BEIJING - The giant panda, one of China's most endangered species, has won affection and attention worldwide with their "cute" appearance.
The giant panda lives mainly in the mountains of China's southwestern province of Sichuan and northwestern provinces Shaanxi and Gansu. They are threatened by habitat loss and a very low birthrate.
Only about 1,600 still exist in the wild, and some 300 live in captivity around the world.
There are 64 panda reserves, covering 60 percent of their natural habitat and 70 percent of wild individuals.
Range and population
The Wolong Panda Reserve, 200,000 hectares in Sichuan's Wenchuan county, was founded in 1963 as the "home of the giant panda".
The reserve is on the upper reaches of the Minjiang River, a tributary of the Yangtze, China's longest waterway. It is home to at least 2,000 vertebrate species and more than 4,000 plant species, including over 40 kinds of bamboos, the panda's preferred diet.
Wolong was damaged in the May 2008 earthquake and most of its pandas and staff were transferred to another facility in Ya'an, 140 kilometers from provincial capital Chengdu.

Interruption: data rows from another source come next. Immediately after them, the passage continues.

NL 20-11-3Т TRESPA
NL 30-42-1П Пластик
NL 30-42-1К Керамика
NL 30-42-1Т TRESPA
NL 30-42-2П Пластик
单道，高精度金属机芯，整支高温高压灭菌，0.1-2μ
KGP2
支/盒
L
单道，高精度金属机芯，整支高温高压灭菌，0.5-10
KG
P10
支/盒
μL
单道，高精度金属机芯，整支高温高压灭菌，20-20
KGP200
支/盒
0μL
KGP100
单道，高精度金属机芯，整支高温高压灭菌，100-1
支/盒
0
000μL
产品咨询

Wolong restarted teaching captive bred pandas how to live in the wild, two years after the earthquake. The program began in 2003 and still faces many challenges. Experts are still struggling to understand how captive pandas adapt to a new, wild environment.
Most females enter estrum in April and May, some in the fall, and usually give birth to one baby at a time. Captive bred giant pandas often have very little sexual appetite.

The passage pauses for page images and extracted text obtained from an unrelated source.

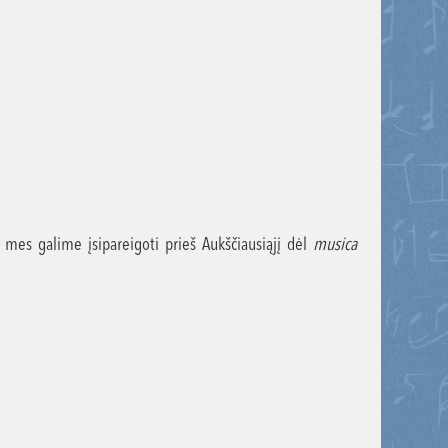
ą mes galime įsipareigoti prieš Aukščiausiąjį dėl
musica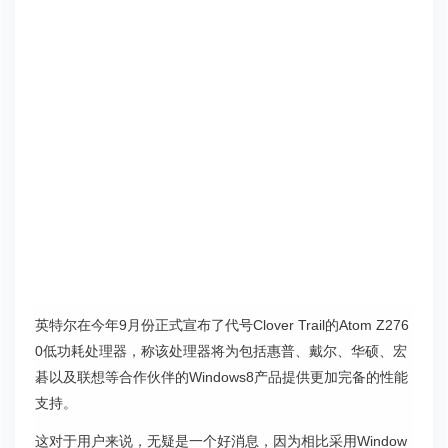
英特尔在今年9月份正式宣布了代号Clover Trail的Atom Z276
0低功耗处理器，称该处理器将为包括惠普、戴尔、华硕、宏
碁以及联想等合作伙伴的Windows8产品提供更加完备的性能
支持。
这对于用户来说，无疑是一个好消息，因为相比采用Window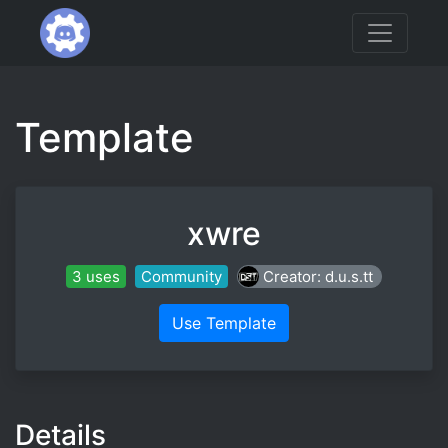
Template
xwre
3 uses
Community
Creator: d.u.s.tt
Use Template
Details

Tackling the pandas' breeding problems has been going on since the 1980s. Attempts have included artificial insemination using frozen semen and even showing the pandas videos of natural mating in the wild.
In 2013, 42 out of 49 panda cubs in China survived, a historical high.
Director of the China Conservation and Research Center for the Giant Panda (CCRCGP) Zhang Hemin said great progress had been made in breeding of captive-bred pandas. Last year there were a total of 376 captive-bred giant pandas around the world, up 10.3 percent over the previous year.